--- RECORDS PROVIDED ---
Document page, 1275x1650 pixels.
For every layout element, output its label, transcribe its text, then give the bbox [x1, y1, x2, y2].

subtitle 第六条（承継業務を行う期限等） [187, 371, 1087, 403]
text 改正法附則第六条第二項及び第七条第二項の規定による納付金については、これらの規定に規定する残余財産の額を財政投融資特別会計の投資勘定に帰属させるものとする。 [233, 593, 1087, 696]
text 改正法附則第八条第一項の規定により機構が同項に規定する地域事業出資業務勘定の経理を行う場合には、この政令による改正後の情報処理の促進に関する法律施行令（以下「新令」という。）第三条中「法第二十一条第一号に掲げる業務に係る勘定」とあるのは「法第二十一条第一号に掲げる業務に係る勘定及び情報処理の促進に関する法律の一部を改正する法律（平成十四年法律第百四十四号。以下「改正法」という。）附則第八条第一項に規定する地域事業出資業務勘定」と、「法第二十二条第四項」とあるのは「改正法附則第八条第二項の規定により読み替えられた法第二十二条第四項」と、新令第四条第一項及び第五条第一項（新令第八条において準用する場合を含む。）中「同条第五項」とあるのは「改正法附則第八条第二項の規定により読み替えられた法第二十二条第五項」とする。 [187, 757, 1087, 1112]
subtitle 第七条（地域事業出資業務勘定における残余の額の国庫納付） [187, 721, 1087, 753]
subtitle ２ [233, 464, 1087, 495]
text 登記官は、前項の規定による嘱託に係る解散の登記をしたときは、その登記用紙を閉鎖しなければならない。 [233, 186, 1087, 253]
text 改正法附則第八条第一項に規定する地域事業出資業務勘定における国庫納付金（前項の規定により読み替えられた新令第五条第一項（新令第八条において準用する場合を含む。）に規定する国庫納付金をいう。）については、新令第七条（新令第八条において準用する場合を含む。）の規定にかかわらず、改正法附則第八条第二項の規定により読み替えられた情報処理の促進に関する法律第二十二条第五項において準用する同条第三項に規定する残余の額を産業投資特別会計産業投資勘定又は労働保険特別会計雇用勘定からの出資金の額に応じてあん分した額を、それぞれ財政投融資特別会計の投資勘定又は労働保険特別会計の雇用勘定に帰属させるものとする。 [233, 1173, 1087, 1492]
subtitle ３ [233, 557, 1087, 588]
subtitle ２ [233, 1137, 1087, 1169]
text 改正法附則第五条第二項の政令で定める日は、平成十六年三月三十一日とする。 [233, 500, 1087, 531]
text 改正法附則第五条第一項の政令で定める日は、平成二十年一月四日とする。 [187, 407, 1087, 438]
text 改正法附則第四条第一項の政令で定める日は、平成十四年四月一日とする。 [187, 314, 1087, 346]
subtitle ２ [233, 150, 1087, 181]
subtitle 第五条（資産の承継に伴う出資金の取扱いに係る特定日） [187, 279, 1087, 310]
---
• WORK TO BE COMPLETED
Output nothing but the lines from the one with "For every layout" through the last line above, each exactly as it stands.

• ANSWER TO THIS EXERCISE
For every layout element, output its label, transcribe its text, then give the bbox [x1, y1, x2, y2].

subtitle 第六条（承継業務を行う期限等） [187, 371, 1087, 403]
text 改正法附則第六条第二項及び第七条第二項の規定による納付金については、これらの規定に規定する残余財産の額を財政投融資特別会計の投資勘定に帰属させるものとする。 [233, 593, 1087, 696]
text 改正法附則第八条第一項の規定により機構が同項に規定する地域事業出資業務勘定の経理を行う場合には、この政令による改正後の情報処理の促進に関する法律施行令（以下「新令」という。）第三条中「法第二十一条第一号に掲げる業務に係る勘定」とあるのは「法第二十一条第一号に掲げる業務に係る勘定及び情報処理の促進に関する法律の一部を改正する法律（平成十四年法律第百四十四号。以下「改正法」という。）附則第八条第一項に規定する地域事業出資業務勘定」と、「法第二十二条第四項」とあるのは「改正法附則第八条第二項の規定により読み替えられた法第二十二条第四項」と、新令第四条第一項及び第五条第一項（新令第八条において準用する場合を含む。）中「同条第五項」とあるのは「改正法附則第八条第二項の規定により読み替えられた法第二十二条第五項」とする。 [187, 757, 1087, 1112]
subtitle 第七条（地域事業出資業務勘定における残余の額の国庫納付） [187, 721, 1087, 753]
subtitle ２ [233, 464, 1087, 495]
text 登記官は、前項の規定による嘱託に係る解散の登記をしたときは、その登記用紙を閉鎖しなければならない。 [233, 186, 1087, 253]
text 改正法附則第八条第一項に規定する地域事業出資業務勘定における国庫納付金（前項の規定により読み替えられた新令第五条第一項（新令第八条において準用する場合を含む。）に規定する国庫納付金をいう。）については、新令第七条（新令第八条において準用する場合を含む。）の規定にかかわらず、改正法附則第八条第二項の規定により読み替えられた情報処理の促進に関する法律第二十二条第五項において準用する同条第三項に規定する残余の額を産業投資特別会計産業投資勘定又は労働保険特別会計雇用勘定からの出資金の額に応じてあん分した額を、それぞれ財政投融資特別会計の投資勘定又は労働保険特別会計の雇用勘定に帰属させるものとする。 [233, 1173, 1087, 1492]
subtitle ３ [233, 557, 1087, 588]
subtitle ２ [233, 1137, 1087, 1169]
text 改正法附則第五条第二項の政令で定める日は、平成十六年三月三十一日とする。 [233, 500, 1087, 531]
text 改正法附則第五条第一項の政令で定める日は、平成二十年一月四日とする。 [187, 407, 1087, 438]
text 改正法附則第四条第一項の政令で定める日は、平成十四年四月一日とする。 [187, 314, 1087, 346]
subtitle ２ [233, 150, 1087, 181]
subtitle 第五条（資産の承継に伴う出資金の取扱いに係る特定日） [187, 279, 1087, 310]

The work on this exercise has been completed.